The average exposure to a patient during a CT examination is commonly estimated and presented as the Computed Tomography Dose Index (CTDI). All modern CT devices should display this figure, allowing for the estimation of the effect of different scan protocols on dose. However, this method of dose estimation is not available with all CBCT apparatus.
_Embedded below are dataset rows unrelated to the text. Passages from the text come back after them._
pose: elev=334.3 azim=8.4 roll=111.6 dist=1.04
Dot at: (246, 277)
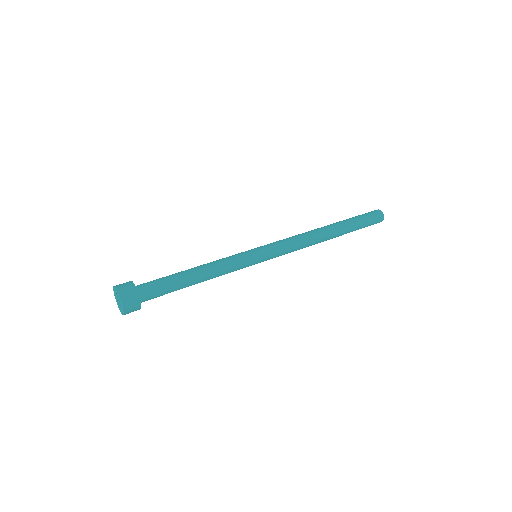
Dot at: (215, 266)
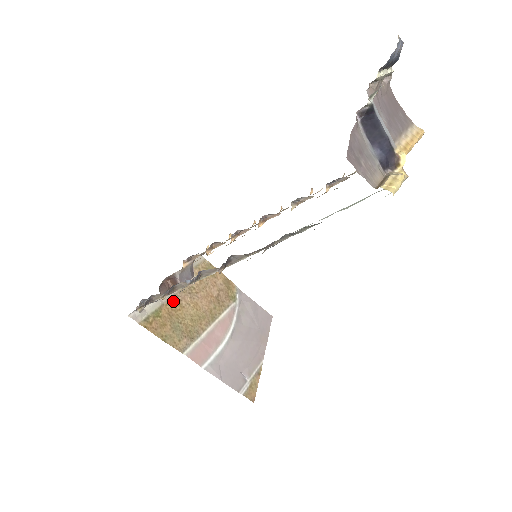
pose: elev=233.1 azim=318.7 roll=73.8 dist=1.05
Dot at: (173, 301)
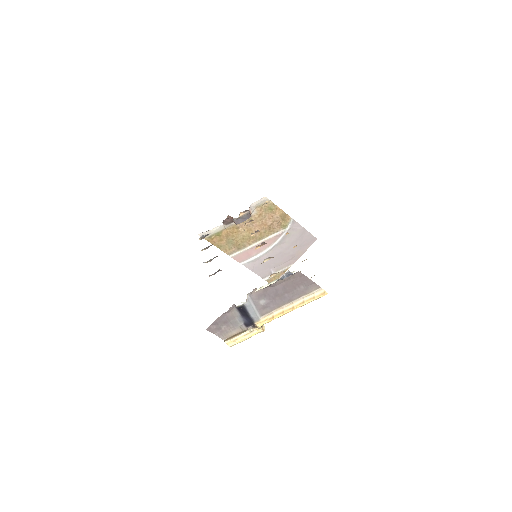
Dot at: (233, 227)
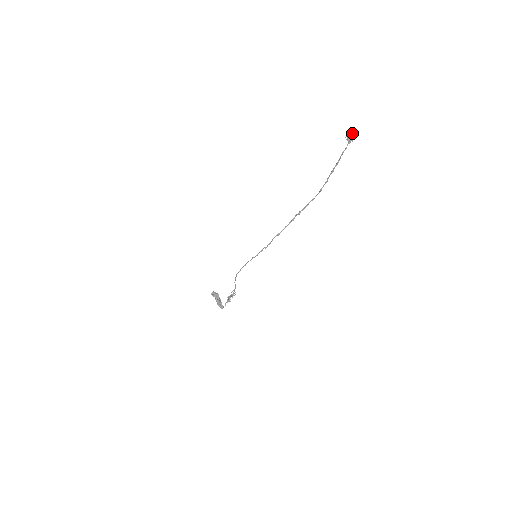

An alternative approach for CBCT is to use the 'dose area product' (DAP), which estimates the exposure to the patient by directly measuring the incident X-ray beam.


  1. In summary, we have to become aware of the myriad possibilities that cone beam computing tomography offers dental x-ray diagnostics as above mentioned for diagnostic and treatment procedures.
  2. Also, in the near future, I am certain and believe that soon in Albania private dental clinics will be in use more and more cone beam computing tomography machines, in order that doctors and technicians to be more effectively in diagnostics and treatment procedures to the patients.
  3. CBCT technology is increasingly accessible in dental practice. It hugely expands diagnostic and treatment possibilities for patients. However, CBCT should only be used after careful consideration, where conventional two-dimensional imaging techniques are not sufficient or where access to the technological processes such as guided surgery will improve patient management.
  4. When selecting the best CBCT examination for an individual, it is important to minimize X-ray dose, while striving for an image that enables appropriate diagnosis and management. This requires an understanding of the concepts behind CBCT and related technologies, making appropriate training essential for every member of the dental team.



Conflicts of interest

Author declares there is no conflict of interest.